The third priority is to consolidate the rediscovery of collectivity and the irreducible sociability of the human species that emerged through the tensions of the crisis. The left must stress that the economy is a collective system (“we the economy!”), that we are united as human beings, and that public services are essential. This could pave the way for a progressive alternative to neoliberalism, which has now clearly taken on zombie form.
The fourth priority is cost allocation. The economic burden of the present crisis will be far greater than that of the financial crisis, and there is no way public services can shoulder that burden. The only way out is through progressive taxation, nationalization, default where necessary, and a new “green” growth strategy.
out of the crisis
I am cautiously optimistic that capitalism cannot wash away this stain. Now it's time to imagine what kind of society can serve the majority, and avoid a repeat of the disgraceful results we are experiencing. Instead of the crimes and inefficiencies of neoliberalism, we need progressive taxation, the expansion of public services with spare capacity for emergencies, and a society based on solidarity, human values and respect for nature.

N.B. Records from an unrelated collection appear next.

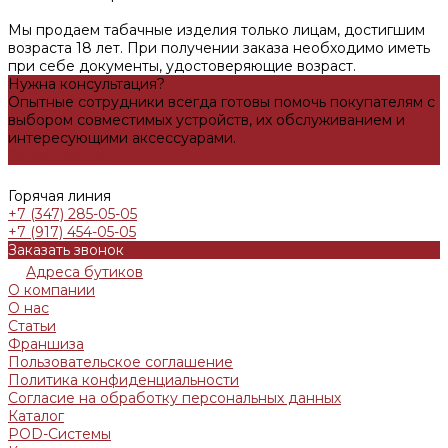
Мы продаем табачные изделия только лицам, достигшим
возраста 18 лет. При получении заказа необходимо иметь
при себе документы, удостоверяющие возраст.
Нужна консультация?
Опытные сотрудники всегда готовы помочь покупателям с
выбором совместимых устройств, их обслуживанием и
интересующими аксессуарами.
Задать вопрос
Горячая линия
+7 (347) 285-05-05
+7 (917) 454-05-05
Заказать звонок
Адреса бутиков
О компании
О нас
Статьи
Франшиза
Пользовательское соглашение
Политика конфиденциальности
Согласие на обработку персональных данных
Каталог
POD-Системы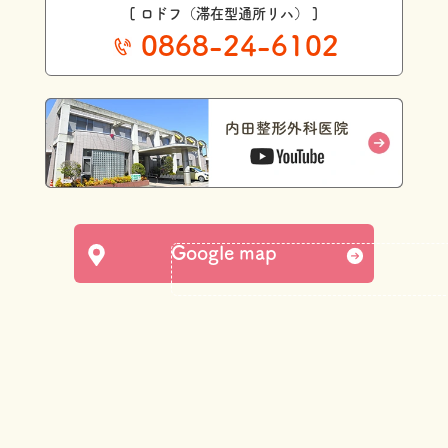
[ ロドフ（滞在型通所リハ） ]
0868-24-6102
Google map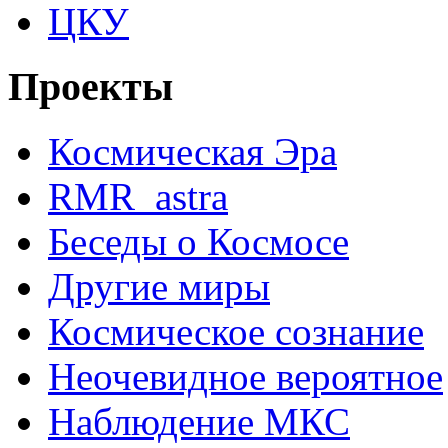
ЦКУ
Проекты
Космическая Эра
RMR_astra
Беседы о Космосе
Другие миры
Космическое сознание
Неочевидное вероятное
Наблюдение МКС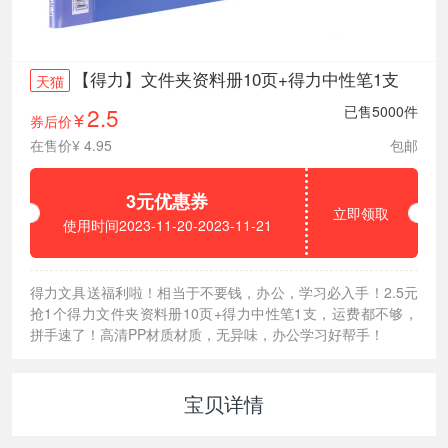
【得力】文件夹资料册10页+得力中性笔1支
天猫
2.5
已售5000件
券后价
¥
在售价¥ 4.95
包邮
3元优惠券
立即领取
使用时间2023-11-20-2023-11-21
得力文具送福利啦！相当于不要钱，办公，学习必入手！2.5元
抢1个得力文件夹资料册10页+得力中性笔1支，运费都不够，
拼手速了！高清PP材质材质，无异味，办公学习好帮手！
宝贝详情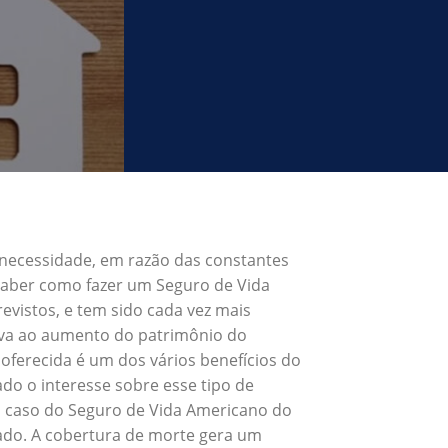
 necessidade, em razão das constantes
 Saber como fazer um Seguro de Vida
vistos, e tem sido cada vez mais
eva ao aumento do patrimônio do
oferecida é um dos vários benefícios do
o o interesse sobre esse tipo de
o caso do Seguro de Vida Americano do
rado. A cobertura de morte gera um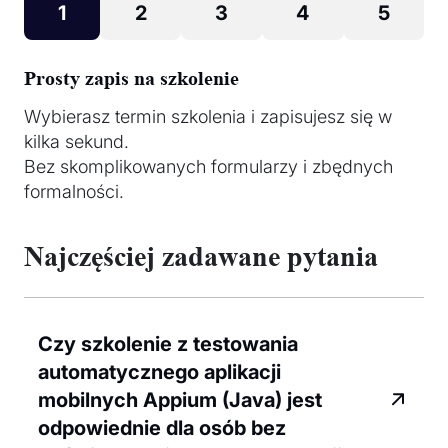
1
2
3
4
5
Prosty zapis na szkolenie
Wybierasz termin szkolenia i zapisujesz się w
kilka sekund.
Bez skomplikowanych formularzy i zbędnych
formalności.
Najczęściej zadawane pytania
Czy szkolenie z testowania
automatycznego aplikacji
mobilnych Appium (Java) jest
odpowiednie dla osób bez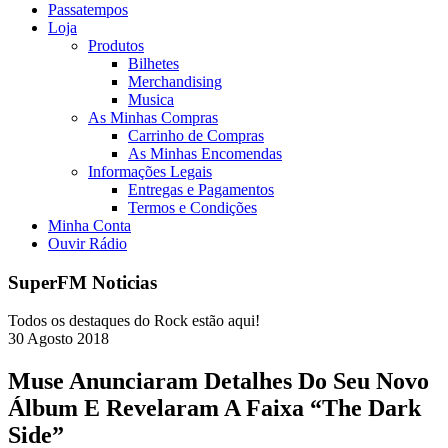
Passatempos
Loja
Produtos
Bilhetes
Merchandising
Musica
As Minhas Compras
Carrinho de Compras
As Minhas Encomendas
Informações Legais
Entregas e Pagamentos
Termos e Condições
Minha Conta
Ouvir Rádio
SuperFM Noticias
Todos os destaques do Rock estão aqui!
30
Agosto
2018
Muse Anunciaram Detalhes Do Seu Novo
Álbum E Revelaram A Faixa “The Dark
Side”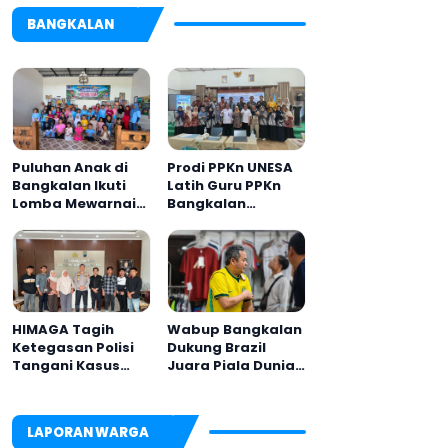
BANGKALAN
Puluhan Anak di
Prodi PPKn UNESA
Bangkalan Ikuti
Latih Guru PPKn
Lomba Mewarnai
Bangkalan
Bertema Liburan
dengan
Keluarga
Pembelajaran
Inovasi Teknologi
HIMAGA Tagih
Wabup Bangkalan
Ketegasan Polisi
Dukung Brazil
Tangani Kasus
Juara Piala Dunia
Asusila Anak di
2026, UMKM
Galis Bangkalan
Ketiban Berkah
LAPORAN WARGA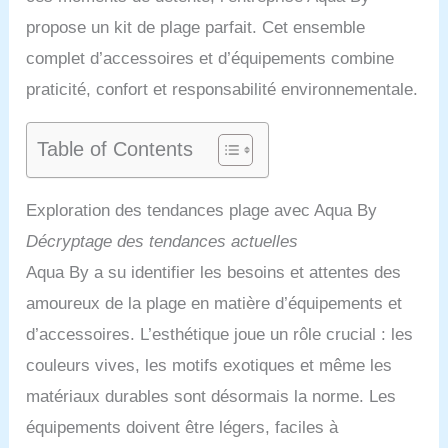
propose un kit de plage parfait. Cet ensemble
complet d’accessoires et d’équipements combine
praticité, confort et responsabilité environnementale.
Table of Contents
Exploration des tendances plage avec Aqua By
Décryptage des tendances actuelles
Aqua By a su identifier les besoins et attentes des
amoureux de la plage en matière d’équipements et
d’accessoires. L’esthétique joue un rôle crucial : les
couleurs vives, les motifs exotiques et même les
matériaux durables sont désormais la norme. Les
équipements doivent être légers, faciles à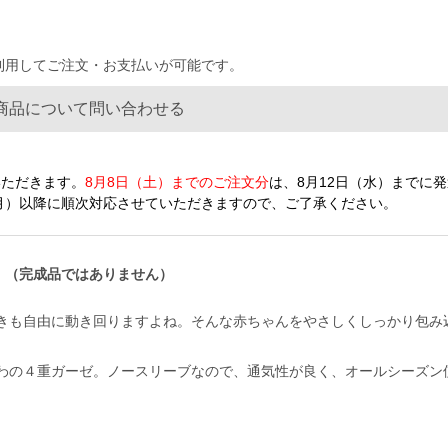
を利用してご注文・お支払いが可能です。
商品について問い合わせる
いただきます。
8月8日（土）までのご注文分
は、8月12日（水）までに
（月）以降に順次対応させていただきますので、ご了承ください。
。（完成品ではありません）
きも自由に動き回りますよね。そんな赤ちゃんをやさしくしっかり包み
わの４重ガーゼ。ノースリーブなので、通気性が良く、オールシーズン
。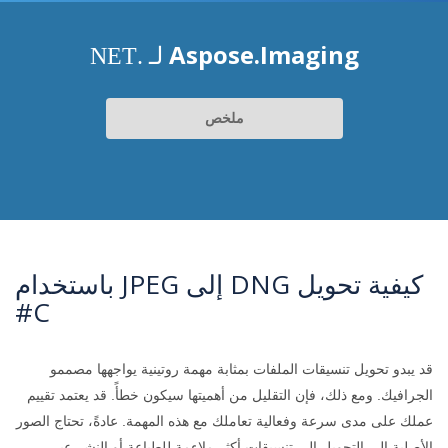
Aspose.Imaging
لـ .NET
ملخص
كيفية تحويل DNG إلى JPEG باستخدام
C#
قد يبدو تحويل تنسيقات الملفات بمثابة مهمة روتينية يواجهها مصممو
الجرافيك. ومع ذلك، فإن التقليل من أهميتها سيكون خطأً. قد يعتمد تقييم
عملك على مدى سرعة وفعالية تعاملك مع هذه المهمة. عادةً، تحتاج الصور
الأصلية إلى التحويل إلى تنسيقات أكثر ملاءمة للطباعة أو النشر عبر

That's easy to say, and it's unquestionably correct, but the left has been on the defensive almost everywhere, in some situations for decades, and the pandemic may well lead to authoritarian, racist, and reactionary responses.

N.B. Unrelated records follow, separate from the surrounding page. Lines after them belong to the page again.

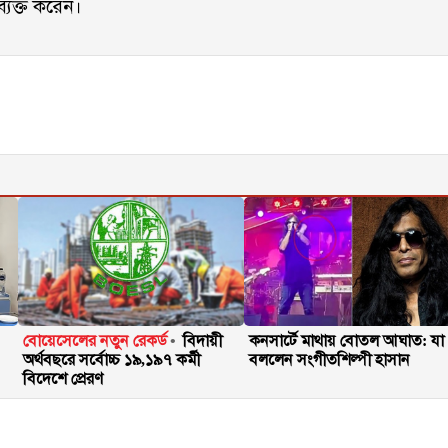
ব্যক্ত করেন।
বোয়েসেলের নতুন রেকর্ড
বিদায়ী
কনসার্টে মাথায় বোতল আঘাত: যা
অর্থবছরে সর্বোচ্চ ১৯,১৯৭ কর্মী
বললেন সংগীতশিল্পী হাসান
বিদেশে প্রেরণ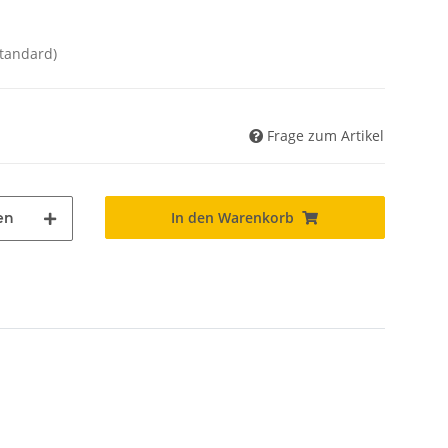
Standard)
Frage zum Artikel
In den Warenkorb
en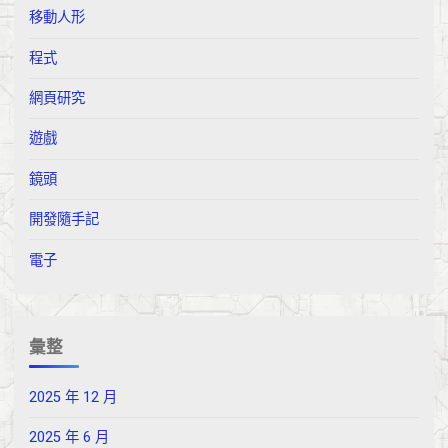
移動人形
程式
網頁研究
遊戲
鏡頭
開發隨手記
電子
彙整
2025 年 12 月
2025 年 6 月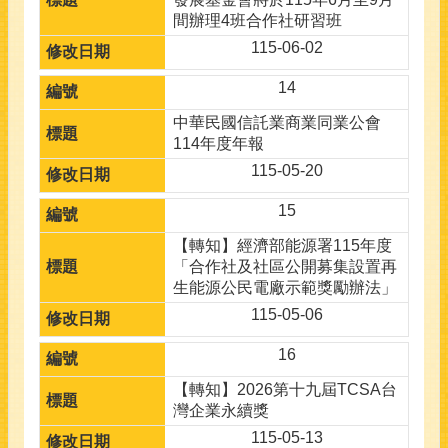
間辦理4班合作社研習班
115-06-02
14
中華民國信託業商業同業公會
114年度年報
115-05-20
15
【轉知】經濟部能源署115年度
「合作社及社區公開募集設置再
生能源公民電廠示範獎勵辦法」
115-05-06
16
【轉知】2026第十九屆TCSA台
灣企業永續獎
115-05-13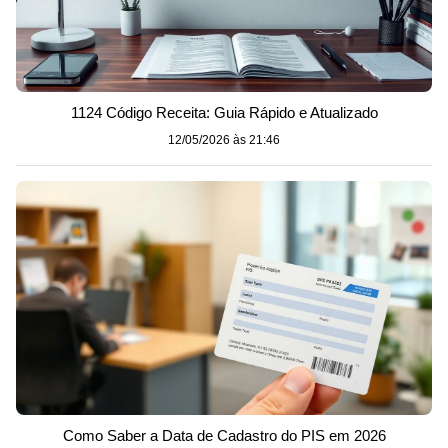
1124 Código Receita: Guia Rápido e Atualizado
12/05/2026 às 21:46
Como Saber a Data de Cadastro do PIS em 2026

In short, while the COVID-19 pandemic may have occurred by chance, it was not unexpected. Its consequences are far more than scandalous: they are criminal, and the left must say this loud and clear.

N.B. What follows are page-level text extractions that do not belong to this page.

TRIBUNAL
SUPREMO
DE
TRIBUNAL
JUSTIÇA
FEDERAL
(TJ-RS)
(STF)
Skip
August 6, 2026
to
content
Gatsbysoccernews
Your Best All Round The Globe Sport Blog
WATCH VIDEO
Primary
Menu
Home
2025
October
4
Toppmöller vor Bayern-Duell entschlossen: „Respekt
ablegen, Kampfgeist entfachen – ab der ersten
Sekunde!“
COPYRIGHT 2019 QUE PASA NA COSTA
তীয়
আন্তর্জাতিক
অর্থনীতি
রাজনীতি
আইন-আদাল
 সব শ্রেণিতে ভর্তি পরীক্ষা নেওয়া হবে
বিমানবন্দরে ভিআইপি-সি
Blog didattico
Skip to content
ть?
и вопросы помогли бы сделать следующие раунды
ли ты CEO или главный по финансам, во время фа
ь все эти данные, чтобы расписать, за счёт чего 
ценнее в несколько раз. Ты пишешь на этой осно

Neoliberal capitalism was exposed for its inhumanity and criminality, and COVID-19 demonstrated that there can be no health policy without solidarity, industrial policy and state capacity. This is a desperate fight. We have to come out of this crisis with a better society. The left is needed as never before and must rise to the challenge.
*Alfredo Saad Filho is a professor of economics at King's College London. Author, among other books, of Marx's value (Unicamp).
Translation: Fernando Marineli.
Translator's notes
[i] In the original, “displaced workers“, unemployed workers coming from obsolete functions or sectors.
[ii] In the original “BAME people” (blacks, Asians and ethnic minorities) in reference to non-whites.